* Task brief *
Look through the records below and copy each line that includes the word "القاسم".

++++ Entries supplied

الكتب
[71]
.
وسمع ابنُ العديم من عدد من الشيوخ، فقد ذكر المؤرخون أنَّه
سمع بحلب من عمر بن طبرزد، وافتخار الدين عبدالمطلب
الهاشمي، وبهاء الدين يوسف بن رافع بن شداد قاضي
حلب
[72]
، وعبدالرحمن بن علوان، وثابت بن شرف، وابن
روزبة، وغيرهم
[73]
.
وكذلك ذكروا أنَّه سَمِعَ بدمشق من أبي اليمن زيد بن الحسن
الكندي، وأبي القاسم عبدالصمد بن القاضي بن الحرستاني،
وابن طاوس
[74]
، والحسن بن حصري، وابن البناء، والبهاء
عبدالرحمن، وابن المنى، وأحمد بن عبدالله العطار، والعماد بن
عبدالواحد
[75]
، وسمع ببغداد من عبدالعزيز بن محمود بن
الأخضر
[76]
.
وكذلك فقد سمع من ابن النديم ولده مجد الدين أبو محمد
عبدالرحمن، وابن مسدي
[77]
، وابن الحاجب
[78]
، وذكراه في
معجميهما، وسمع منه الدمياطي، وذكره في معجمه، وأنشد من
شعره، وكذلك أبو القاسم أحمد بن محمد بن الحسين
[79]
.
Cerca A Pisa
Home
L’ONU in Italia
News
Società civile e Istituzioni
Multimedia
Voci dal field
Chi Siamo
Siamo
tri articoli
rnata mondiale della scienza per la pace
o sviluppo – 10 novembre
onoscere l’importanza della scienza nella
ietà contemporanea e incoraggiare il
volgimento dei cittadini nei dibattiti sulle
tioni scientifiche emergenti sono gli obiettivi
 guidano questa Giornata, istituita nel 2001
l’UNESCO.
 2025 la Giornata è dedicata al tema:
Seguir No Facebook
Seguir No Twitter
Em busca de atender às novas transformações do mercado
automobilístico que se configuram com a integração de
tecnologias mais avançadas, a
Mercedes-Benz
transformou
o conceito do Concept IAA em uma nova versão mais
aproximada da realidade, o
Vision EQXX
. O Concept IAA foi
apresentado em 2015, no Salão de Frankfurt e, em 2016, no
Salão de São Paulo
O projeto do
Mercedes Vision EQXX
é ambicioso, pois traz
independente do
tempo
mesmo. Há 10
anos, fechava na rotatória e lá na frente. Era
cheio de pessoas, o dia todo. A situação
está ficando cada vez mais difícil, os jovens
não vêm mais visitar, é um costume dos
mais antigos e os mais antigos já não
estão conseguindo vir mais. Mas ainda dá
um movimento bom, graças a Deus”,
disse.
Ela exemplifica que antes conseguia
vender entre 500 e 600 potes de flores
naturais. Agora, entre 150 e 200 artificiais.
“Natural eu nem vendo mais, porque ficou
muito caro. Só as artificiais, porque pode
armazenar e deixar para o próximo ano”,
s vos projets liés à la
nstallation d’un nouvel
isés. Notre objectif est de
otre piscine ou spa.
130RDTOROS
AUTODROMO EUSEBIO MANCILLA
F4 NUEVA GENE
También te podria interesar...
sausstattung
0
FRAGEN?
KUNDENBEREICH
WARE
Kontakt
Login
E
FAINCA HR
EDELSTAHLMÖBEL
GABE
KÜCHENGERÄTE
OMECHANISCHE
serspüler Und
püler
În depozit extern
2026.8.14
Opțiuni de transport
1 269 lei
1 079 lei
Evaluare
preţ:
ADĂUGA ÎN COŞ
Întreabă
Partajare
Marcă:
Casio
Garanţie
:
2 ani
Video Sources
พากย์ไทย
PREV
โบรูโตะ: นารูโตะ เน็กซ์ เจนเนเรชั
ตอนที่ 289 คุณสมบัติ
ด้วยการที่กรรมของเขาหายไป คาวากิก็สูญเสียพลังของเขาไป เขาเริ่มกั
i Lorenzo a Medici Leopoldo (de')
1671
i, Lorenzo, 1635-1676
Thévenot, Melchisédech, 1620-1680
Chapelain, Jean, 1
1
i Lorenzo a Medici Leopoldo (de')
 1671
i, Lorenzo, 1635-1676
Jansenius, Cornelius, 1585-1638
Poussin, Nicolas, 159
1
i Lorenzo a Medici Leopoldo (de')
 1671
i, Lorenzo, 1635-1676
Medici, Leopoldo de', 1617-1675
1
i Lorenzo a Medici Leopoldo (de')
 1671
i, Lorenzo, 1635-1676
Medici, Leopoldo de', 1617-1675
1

++++++++

* Task result *
الكندي، وأبي القاسم عبدالصمد بن القاضي بن الحرستاني،
شعره، وكذلك أبو القاسم أحمد بن محمد بن الحسين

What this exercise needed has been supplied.